I have a deep sense of appreciation, respect, appetite and longing for a meaningful life. Parenting cannot guarantee happiness to the child every time. What it can assure is 'meaning' so that the child feels worthwhile and purposeful, both in falling and flying high. And done meaningfully, it ensures that you as a parent know that your role is not to make your child reach a happy destination but to be part of the journey. And while the child has come through you, he is not YOU...and all you can do is to help him become HIM in meaningful ways.
I subscribed to the myths for 34 long years and realized late (thankfully it isn’t too late) that this path takes you - NOWHERE.

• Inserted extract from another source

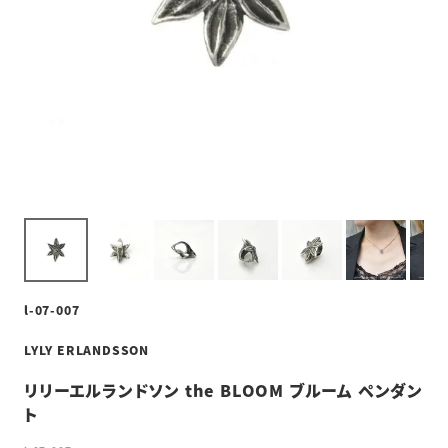
l-07-007
LYLY ERLANDSSON
リリーエルランドソン the BLOOM ブルーム ペンダン
ト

I now steer my life differently.I have learnt to segment my need, wants and desires. I care a lot about the money I earn, the house and the comfort and the car I drive. I have not renounced the world or the worldly things. But I have learnt to hold back my chase, my desperation for better, bigger, flashier, newer.
To me, parents should make it their first priority to debunk the myths of happiness on which they largely place their life and teach children to realize it as a state of your mind, your being and not emanating from material acquisitions or pleasing people and seeking approval.
While it's the best feeling in the world to see your child happy, I wonder if it is going to happen if he sees you chasing and you teach him how to keep hunting.
HAPPINESS IS A MATTER OF CHOICE. IF YOU WANT TO FIND ONE/FEEL ONE- TRAVEL INWARDS...into yourself and your soul, for out there, in the external world, there is only COMPETITION for MORE and MORE and MORE.THE PROBLEM IS - THIS MORE IS NOT THE PLACE WHERE HAPPINESS RESIDES.